## PROVIDED PASSAGE
-.-.-

# removal of Gammarus



## Pseuro (Aug 23, 2004)

Hello.

my 33 gallon long has a dense carpet of hairgrass, however i have some Gammarus that have been living inside the grass. Each time i try to catch them, they hide inside the gravel so i cant get to them.

They are eating my grass, and are growing in numbers. Thats why i want to get rid of them.

My tank has cardinal tetras, amano shrimp and cherry shrimps, so i cant throw a cichlid inside to eat the Gammarus.

Does anyone have any ideas how i can get rid of these little guys without having to tear my tank down as i dont want to start over since this tank is looking quite good.

Thanks


----------



## pineapple (May 4, 2004)

Are they eating older leaves? More likely, they are eating the detritus which ends up filtering down between the leaves of Eleocharis sp. If you give the 'carpet' a good vacuum, you will remove the food source and a few of the amphipods as well.

-.-.-

## RECORDED DATA
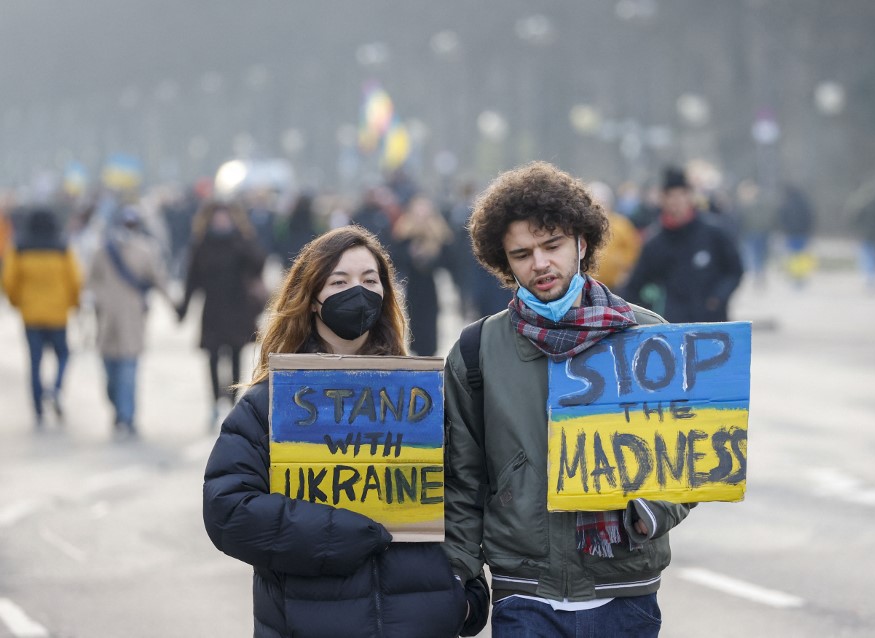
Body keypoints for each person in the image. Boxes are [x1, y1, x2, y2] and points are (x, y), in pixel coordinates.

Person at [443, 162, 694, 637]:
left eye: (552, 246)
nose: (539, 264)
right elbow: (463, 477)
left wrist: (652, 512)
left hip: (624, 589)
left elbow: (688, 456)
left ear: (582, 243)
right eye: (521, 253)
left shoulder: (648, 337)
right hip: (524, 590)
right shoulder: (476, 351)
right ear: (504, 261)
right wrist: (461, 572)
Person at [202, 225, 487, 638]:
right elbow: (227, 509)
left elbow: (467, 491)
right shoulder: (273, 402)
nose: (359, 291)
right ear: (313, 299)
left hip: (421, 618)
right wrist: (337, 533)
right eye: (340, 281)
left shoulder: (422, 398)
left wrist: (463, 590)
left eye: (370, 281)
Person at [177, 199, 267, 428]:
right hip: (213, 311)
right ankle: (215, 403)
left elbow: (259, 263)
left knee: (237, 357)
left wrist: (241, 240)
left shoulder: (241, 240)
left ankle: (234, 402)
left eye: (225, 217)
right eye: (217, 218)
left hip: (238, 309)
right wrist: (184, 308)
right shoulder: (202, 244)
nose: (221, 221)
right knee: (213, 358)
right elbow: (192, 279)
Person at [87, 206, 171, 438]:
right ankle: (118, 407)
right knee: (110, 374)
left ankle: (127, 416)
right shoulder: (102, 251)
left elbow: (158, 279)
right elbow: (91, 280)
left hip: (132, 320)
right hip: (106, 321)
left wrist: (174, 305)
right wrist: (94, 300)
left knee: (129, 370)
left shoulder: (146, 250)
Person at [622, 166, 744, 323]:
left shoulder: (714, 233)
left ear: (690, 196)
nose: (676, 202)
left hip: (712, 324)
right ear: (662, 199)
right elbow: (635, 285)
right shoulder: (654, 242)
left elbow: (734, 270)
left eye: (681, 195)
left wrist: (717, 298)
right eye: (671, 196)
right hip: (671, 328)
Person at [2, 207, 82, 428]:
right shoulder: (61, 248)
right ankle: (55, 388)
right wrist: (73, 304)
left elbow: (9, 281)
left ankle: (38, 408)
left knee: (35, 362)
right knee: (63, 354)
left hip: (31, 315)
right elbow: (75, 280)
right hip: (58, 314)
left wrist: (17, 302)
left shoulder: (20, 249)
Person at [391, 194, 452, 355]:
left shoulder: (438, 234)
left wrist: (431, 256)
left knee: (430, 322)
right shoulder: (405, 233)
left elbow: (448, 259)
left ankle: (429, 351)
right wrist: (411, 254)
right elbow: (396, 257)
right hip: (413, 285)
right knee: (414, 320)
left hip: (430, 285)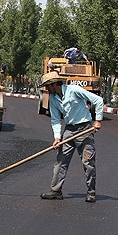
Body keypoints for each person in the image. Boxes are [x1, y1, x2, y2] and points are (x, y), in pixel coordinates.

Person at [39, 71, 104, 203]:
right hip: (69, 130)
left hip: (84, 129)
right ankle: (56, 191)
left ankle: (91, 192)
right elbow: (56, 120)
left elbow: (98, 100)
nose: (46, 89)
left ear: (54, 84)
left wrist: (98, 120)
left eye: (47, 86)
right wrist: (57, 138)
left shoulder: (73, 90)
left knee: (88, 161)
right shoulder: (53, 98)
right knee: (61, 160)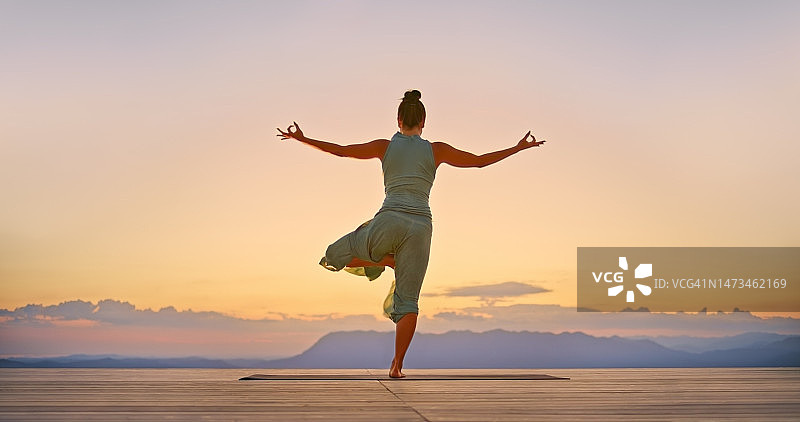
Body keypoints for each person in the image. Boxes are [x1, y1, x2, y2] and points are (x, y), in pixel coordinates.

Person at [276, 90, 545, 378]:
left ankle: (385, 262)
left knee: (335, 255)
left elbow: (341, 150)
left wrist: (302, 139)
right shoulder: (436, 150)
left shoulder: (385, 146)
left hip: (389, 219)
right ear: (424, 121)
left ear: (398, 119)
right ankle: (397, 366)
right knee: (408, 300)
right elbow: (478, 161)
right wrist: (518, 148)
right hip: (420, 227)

-.-.-

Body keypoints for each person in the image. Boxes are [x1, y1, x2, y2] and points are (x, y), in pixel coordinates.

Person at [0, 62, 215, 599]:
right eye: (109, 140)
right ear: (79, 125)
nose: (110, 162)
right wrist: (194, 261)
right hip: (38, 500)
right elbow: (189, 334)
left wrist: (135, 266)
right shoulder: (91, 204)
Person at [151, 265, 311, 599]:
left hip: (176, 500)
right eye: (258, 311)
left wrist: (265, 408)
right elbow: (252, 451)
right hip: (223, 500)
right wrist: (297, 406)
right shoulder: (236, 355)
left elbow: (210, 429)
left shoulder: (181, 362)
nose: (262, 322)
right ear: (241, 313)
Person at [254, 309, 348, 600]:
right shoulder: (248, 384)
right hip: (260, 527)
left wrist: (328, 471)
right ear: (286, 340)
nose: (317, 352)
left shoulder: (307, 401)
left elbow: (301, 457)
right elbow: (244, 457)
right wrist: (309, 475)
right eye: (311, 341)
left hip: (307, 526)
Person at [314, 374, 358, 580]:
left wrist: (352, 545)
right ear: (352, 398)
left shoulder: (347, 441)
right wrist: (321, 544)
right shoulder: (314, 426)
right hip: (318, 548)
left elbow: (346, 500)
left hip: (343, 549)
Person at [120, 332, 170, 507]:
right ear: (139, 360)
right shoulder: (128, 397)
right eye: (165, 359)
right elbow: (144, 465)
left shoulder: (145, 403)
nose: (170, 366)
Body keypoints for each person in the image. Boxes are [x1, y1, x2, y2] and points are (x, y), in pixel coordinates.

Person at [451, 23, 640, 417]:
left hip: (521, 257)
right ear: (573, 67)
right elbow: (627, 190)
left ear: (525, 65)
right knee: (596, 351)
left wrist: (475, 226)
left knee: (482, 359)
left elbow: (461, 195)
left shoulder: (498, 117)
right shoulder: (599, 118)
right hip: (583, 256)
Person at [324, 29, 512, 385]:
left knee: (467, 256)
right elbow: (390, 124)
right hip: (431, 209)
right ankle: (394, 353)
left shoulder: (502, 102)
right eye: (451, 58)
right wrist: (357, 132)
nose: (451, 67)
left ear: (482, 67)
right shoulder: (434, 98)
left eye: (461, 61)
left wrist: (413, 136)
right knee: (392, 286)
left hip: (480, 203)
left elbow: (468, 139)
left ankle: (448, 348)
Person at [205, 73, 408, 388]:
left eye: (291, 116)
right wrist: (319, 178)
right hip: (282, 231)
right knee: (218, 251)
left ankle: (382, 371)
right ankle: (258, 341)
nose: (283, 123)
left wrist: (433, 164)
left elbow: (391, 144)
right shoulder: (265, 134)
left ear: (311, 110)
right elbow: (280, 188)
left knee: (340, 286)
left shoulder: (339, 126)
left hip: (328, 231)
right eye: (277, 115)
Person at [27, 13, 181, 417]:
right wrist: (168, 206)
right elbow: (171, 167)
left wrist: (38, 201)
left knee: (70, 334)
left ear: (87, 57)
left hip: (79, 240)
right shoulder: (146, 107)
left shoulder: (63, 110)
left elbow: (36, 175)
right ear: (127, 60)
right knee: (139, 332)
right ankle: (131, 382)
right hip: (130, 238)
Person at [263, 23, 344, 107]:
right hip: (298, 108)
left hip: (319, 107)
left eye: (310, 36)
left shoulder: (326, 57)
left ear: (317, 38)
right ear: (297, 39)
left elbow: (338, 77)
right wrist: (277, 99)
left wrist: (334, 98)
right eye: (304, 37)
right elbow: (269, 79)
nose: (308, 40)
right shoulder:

-.-.-

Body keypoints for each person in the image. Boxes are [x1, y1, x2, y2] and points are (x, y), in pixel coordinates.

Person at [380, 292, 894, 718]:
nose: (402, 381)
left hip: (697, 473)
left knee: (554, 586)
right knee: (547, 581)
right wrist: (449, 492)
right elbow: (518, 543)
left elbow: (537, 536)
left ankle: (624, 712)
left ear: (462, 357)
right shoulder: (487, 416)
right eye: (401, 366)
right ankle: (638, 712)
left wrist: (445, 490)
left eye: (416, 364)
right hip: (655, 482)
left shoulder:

-.-.-

## LIST OF TASKS
**a)** In the forum thread above about removing Gammarus, what does the reply suggest doing to the hairgrass carpet to remove the food source?
**b)** Carry on the forum thread about removing Gammarus from the point where the text stops.

## TASK-BY-TASK RESULTS
**a)** Giving the carpet a good vacuum.

**b)**
Andrew Cribb


----------



## Urkevitz (Oct 26, 2004)

Yeah starve them :twisted:


----------



## HeyPK (Jan 23, 2004)

A betta or two might take care of the Gammarus. I got rid of some Gammarus once using a betta. I put in the Gammarus to get rid of hair algae, but the Gammarus didn't stop after the hair algae was gone. I don't know if a betta would go after your shrimp. Cherry shrimp are kind of little, aren't they. That might not be so good. The bettas should not be any threat to the tetras.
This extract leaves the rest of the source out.